(WHAT TO DO) The result should hold only the lines from the one with "module tid_user_block2_axis_subset_converter_0_1 #" through the final line of the data below, transcribed exactly, pictures left out.

────────────────────────────────────────

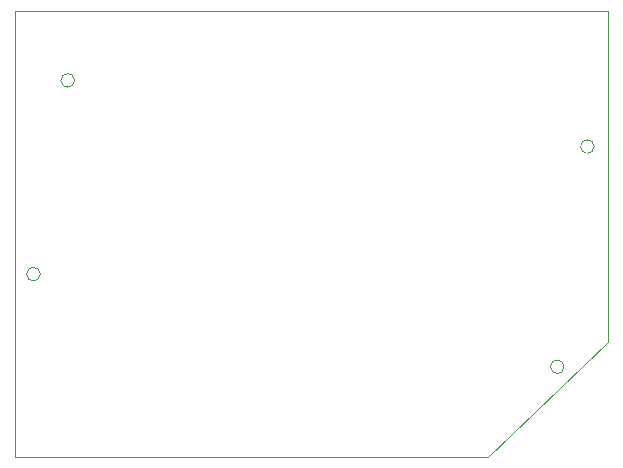
<source format=gbr>
%TF.GenerationSoftware,KiCad,Pcbnew,(5.1.10-1-10_14)*%
%TF.CreationDate,2021-07-23T11:32:30+02:00*%
%TF.ProjectId,WiredSEK,57697265-6453-4454-9b2e-6b696361645f,rev?*%
%TF.SameCoordinates,Original*%
%TF.FileFunction,Profile,NP*%
%FSLAX46Y46*%
G04 Gerber Fmt 4.6, Leading zero omitted, Abs format (unit mm)*
G04 Created by KiCad (PCBNEW (5.1.10-1-10_14)) date 2021-07-23 11:32:30*
%MOMM*%
%LPD*%
G01*
G04 APERTURE LIST*
%TA.AperFunction,Profile*%
%ADD10C,0.050000*%
%TD*%
G04 APERTURE END LIST*
D10*
X114476000Y-71100000D02*
G75*
G03*
X114476000Y-71100000I-576000J0D01*
G01*
X73026000Y-46850000D02*
G75*
G03*
X73026000Y-46850000I-576000J0D01*
G01*
X117026000Y-52450000D02*
G75*
G03*
X117026000Y-52450000I-576000J0D01*
G01*
X70126000Y-63250000D02*
G75*
G03*
X70126000Y-63250000I-576000J0D01*
G01*
X118200000Y-69000000D02*
X108000000Y-78700000D01*
X118200000Y-41000000D02*
X118200000Y-69000000D01*
X68000000Y-78700000D02*
X108000000Y-78700000D01*
X68000000Y-41000000D02*
X68000000Y-78700000D01*
X68000000Y-41000000D02*
X118200000Y-41000000D01*
M02*

</source>
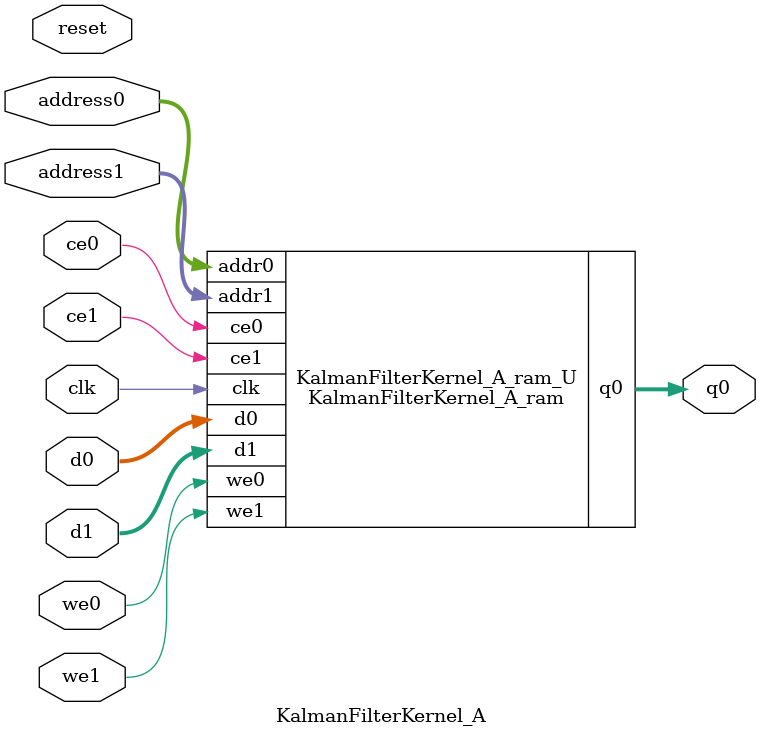
<source format=v>
`timescale 1 ns / 1 ps
module KalmanFilterKernel_A_ram (addr0, ce0, d0, we0, q0, addr1, ce1, d1, we1,  clk);

parameter DWIDTH = 32;
parameter AWIDTH = 6;
parameter MEM_SIZE = 36;

input[AWIDTH-1:0] addr0;
input ce0;
input[DWIDTH-1:0] d0;
input we0;
output reg[DWIDTH-1:0] q0;
input[AWIDTH-1:0] addr1;
input ce1;
input[DWIDTH-1:0] d1;
input we1;
input clk;

reg [DWIDTH-1:0] ram[0:MEM_SIZE-1];




always @(posedge clk)  
begin 
    if (ce0) begin
        if (we0) 
            ram[addr0] <= d0; 
        q0 <= ram[addr0];
    end
end


always @(posedge clk)  
begin 
    if (ce1) begin
        if (we1) 
            ram[addr1] <= d1; 
    end
end


endmodule

`timescale 1 ns / 1 ps
module KalmanFilterKernel_A(
    reset,
    clk,
    address0,
    ce0,
    we0,
    d0,
    q0,
    address1,
    ce1,
    we1,
    d1);

parameter DataWidth = 32'd32;
parameter AddressRange = 32'd36;
parameter AddressWidth = 32'd6;
input reset;
input clk;
input[AddressWidth - 1:0] address0;
input ce0;
input we0;
input[DataWidth - 1:0] d0;
output[DataWidth - 1:0] q0;
input[AddressWidth - 1:0] address1;
input ce1;
input we1;
input[DataWidth - 1:0] d1;



KalmanFilterKernel_A_ram KalmanFilterKernel_A_ram_U(
    .clk( clk ),
    .addr0( address0 ),
    .ce0( ce0 ),
    .we0( we0 ),
    .d0( d0 ),
    .q0( q0 ),
    .addr1( address1 ),
    .ce1( ce1 ),
    .we1( we1 ),
    .d1( d1 ));

endmodule


</source>
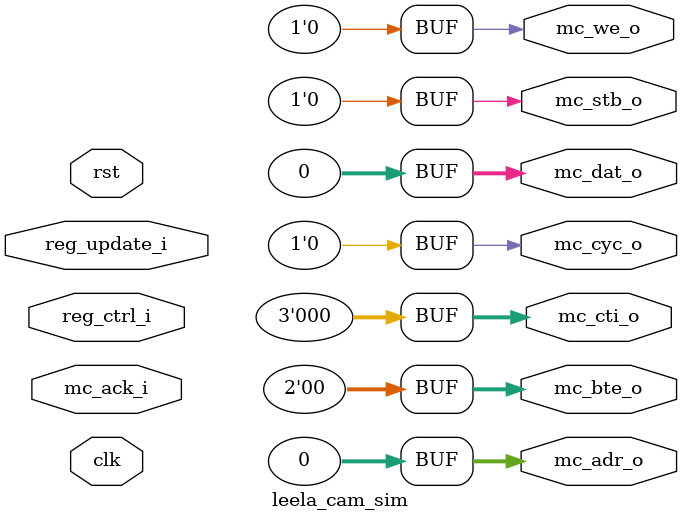
<source format=v>
`resetall
`timescale 1ns/10ps
module leela_cam_sim (
       // Syscon interface
       clk, rst,

       // Control registers for simulator
       reg_ctrl_i, reg_update_i,

       // Camera to MC interface
       mc_adr_o, mc_dat_o, mc_we_o, mc_stb_o, 
       mc_cyc_o, mc_ack_i, mc_cti_o, mc_bte_o
);

// Syscon interface
input			clk;
input			rst;

// Control registers for simulator
input	[31:0]		reg_ctrl_i;
input	[31:0]		reg_update_i;

// Camera to MC interface
output	[31:0]		mc_adr_o;
output  [31:0]		mc_dat_o;
output			mc_we_o;
output			mc_stb_o;
output			mc_cyc_o;
input			mc_ack_i;
output	[2:0]		mc_cti_o;
output	[1:0]		mc_bte_o;

assign mc_adr_o = 32'b0;
assign mc_dat_o = 32'b0;
assign mc_we_o  = 1'b0;
assign mc_cyc_o = 1'b0;
assign mc_stb_o = 1'b0;
assign mc_cti_o = 3'b0;
assign mc_bte_o = 3'b0;

endmodule // leela_cam_sim
// Local Variables:
// verilog-library-directories:("." ".." "../or1200" "../jpeg" "../pkmc" "../dvga" "../uart" "../monitor" "../lab1" "../dafk_tb" "../eth" "../wb" "../leela")
// End:

</source>
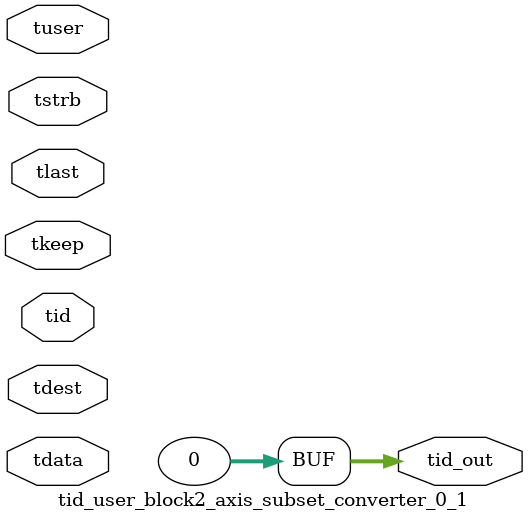
<source format=v>


`timescale 1ps/1ps

module tid_user_block2_axis_subset_converter_0_1 #
(
parameter C_S_AXIS_TID_WIDTH   = 1,
parameter C_S_AXIS_TUSER_WIDTH = 0,
parameter C_S_AXIS_TDATA_WIDTH = 0,
parameter C_S_AXIS_TDEST_WIDTH = 0,
parameter C_M_AXIS_TID_WIDTH   = 32
)
(
input  [(C_S_AXIS_TID_WIDTH   == 0 ? 1 : C_S_AXIS_TID_WIDTH)-1:0       ] tid,
input  [(C_S_AXIS_TDATA_WIDTH == 0 ? 1 : C_S_AXIS_TDATA_WIDTH)-1:0     ] tdata,
input  [(C_S_AXIS_TUSER_WIDTH == 0 ? 1 : C_S_AXIS_TUSER_WIDTH)-1:0     ] tuser,
input  [(C_S_AXIS_TDEST_WIDTH == 0 ? 1 : C_S_AXIS_TDEST_WIDTH)-1:0     ] tdest,
input  [(C_S_AXIS_TDATA_WIDTH/8)-1:0 ] tkeep,
input  [(C_S_AXIS_TDATA_WIDTH/8)-1:0 ] tstrb,
input                                                                    tlast,
output [(C_M_AXIS_TID_WIDTH   == 0 ? 1 : C_M_AXIS_TID_WIDTH)-1:0       ] tid_out
);

assign tid_out = {1'b0};

endmodule


</source>
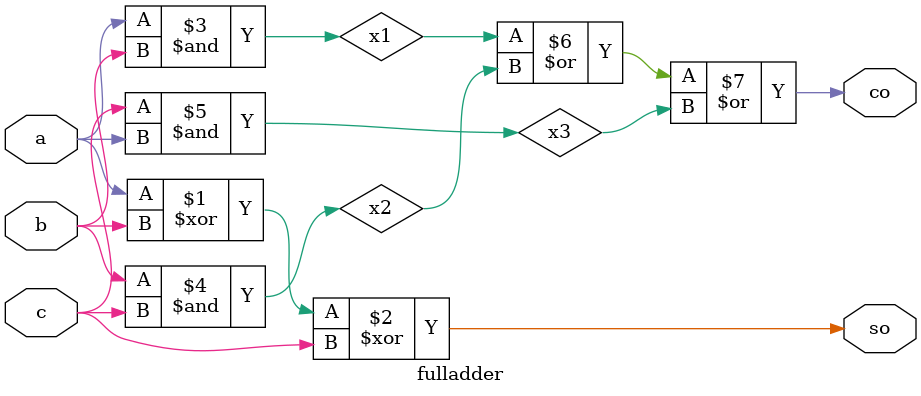
<source format=v>
module halfadder(s,c,a,b);
//input & output declaration
input a,b;
output s,c;
//gate declaration
xor ag1(s,a,b);
and ag2(c,a,b);
//end of the module
endmodule
//full adder module declaration
module fulladder(so,co,a,b,c);
//input & output declaration
input a,b,c;
output so,co;
wire x1,x2;
//gate declaration
xor ag1(so,a,b,c);
and ag2(x1,a,b);
and ag3(x2,b,c);
and ag4(x3,c,a);
or ag5(co,x1,x2,x3);
//end of the module
endmodule

</source>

────────────────────────────────────────

(EXERCISE OUTPUT)
module tid_user_block2_axis_subset_converter_0_1 #
(
parameter C_S_AXIS_TID_WIDTH   = 1,
parameter C_S_AXIS_TUSER_WIDTH = 0,
parameter C_S_AXIS_TDATA_WIDTH = 0,
parameter C_S_AXIS_TDEST_WIDTH = 0,
parameter C_M_AXIS_TID_WIDTH   = 32
)
(
input  [(C_S_AXIS_TID_WIDTH   == 0 ? 1 : C_S_AXIS_TID_WIDTH)-1:0       ] tid,
input  [(C_S_AXIS_TDATA_WIDTH == 0 ? 1 : C_S_AXIS_TDATA_WIDTH)-1:0     ] tdata,
input  [(C_S_AXIS_TUSER_WIDTH == 0 ? 1 : C_S_AXIS_TUSER_WIDTH)-1:0     ] tuser,
input  [(C_S_AXIS_TDEST_WIDTH == 0 ? 1 : C_S_AXIS_TDEST_WIDTH)-1:0     ] tdest,
input  [(C_S_AXIS_TDATA_WIDTH/8)-1:0 ] tkeep,
input  [(C_S_AXIS_TDATA_WIDTH/8)-1:0 ] tstrb,
input                                                                    tlast,
output [(C_M_AXIS_TID_WIDTH   == 0 ? 1 : C_M_AXIS_TID_WIDTH)-1:0       ] tid_out
);

assign tid_out = {1'b0};

endmodule


</source>
<source format=v>
module halfadder(s,c,a,b);
//input & output declaration
input a,b;
output s,c;
//gate declaration
xor ag1(s,a,b);
and ag2(c,a,b);
//end of the module
endmodule
//full adder module declaration
module fulladder(so,co,a,b,c);
//input & output declaration
input a,b,c;
output so,co;
wire x1,x2;
//gate declaration
xor ag1(so,a,b,c);
and ag2(x1,a,b);
and ag3(x2,b,c);
and ag4(x3,c,a);
or ag5(co,x1,x2,x3);
//end of the module
endmodule

</source>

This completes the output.